*Work instruction*
Render every line of text in the material below as a numbered list, leaving out the blank lines and the pictures.

===

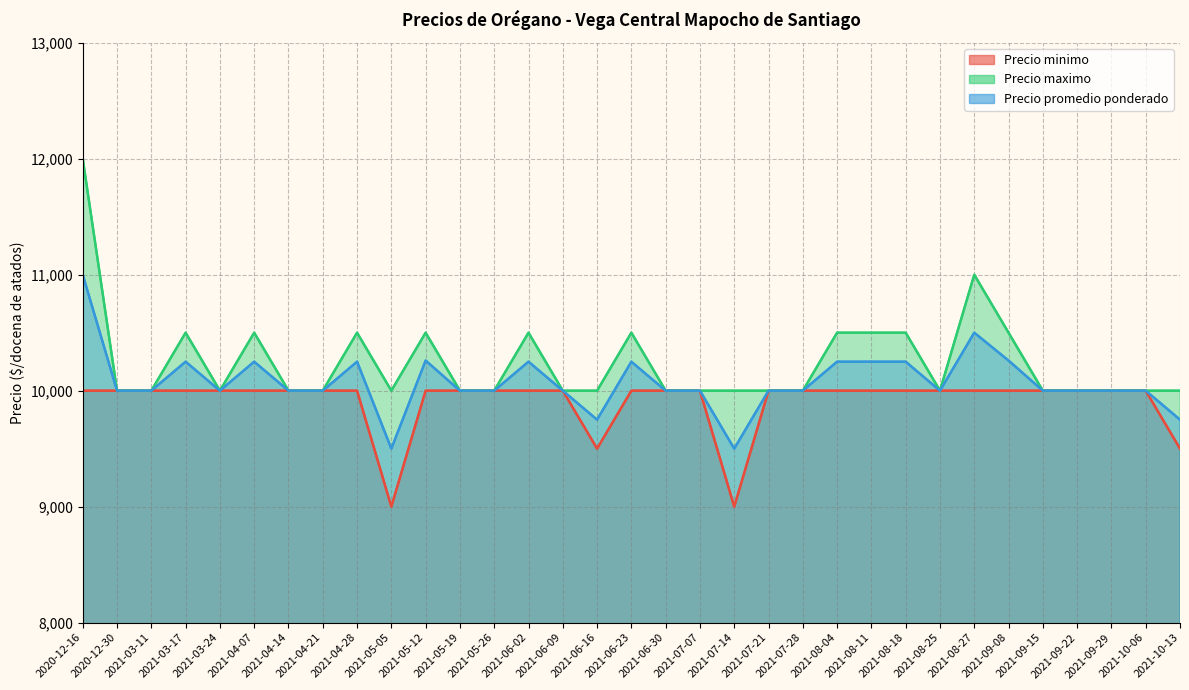

At how many categories does at least one series exceed 11473?

1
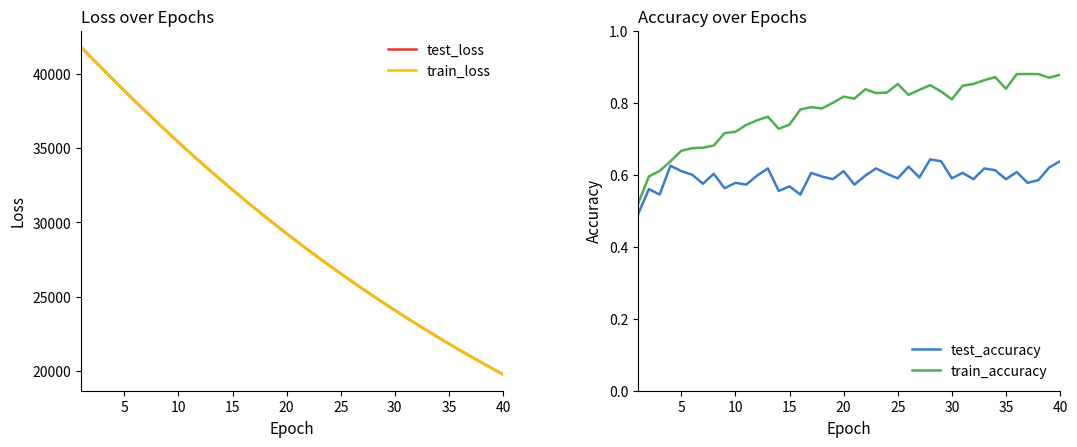

What is the value of the train_accuracy point at the 17th from the left?

0.8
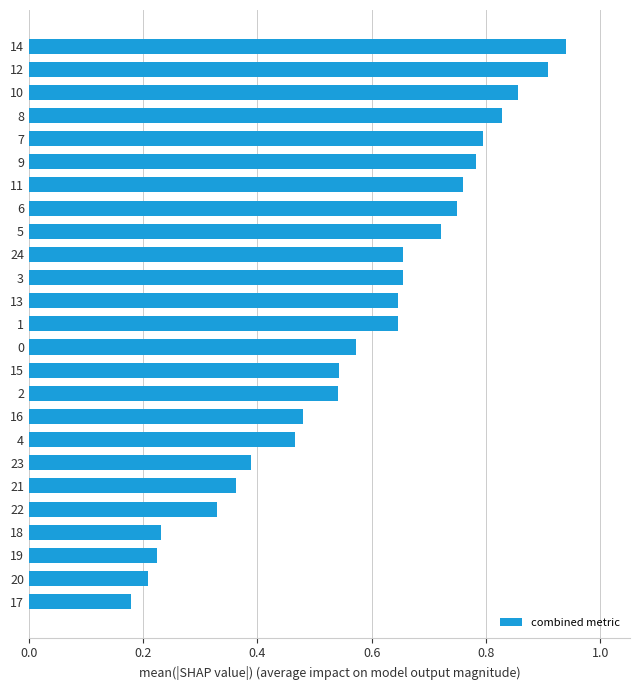

Which category has the lowest value across all series?

17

===

*Answer box*
1. At how many categories does at least one series exceed 11473?
2. 1
3. What is the value of the train_accuracy point at the 17th from the left?
4. 0.8
5. Which category has the lowest value across all series?
6. 17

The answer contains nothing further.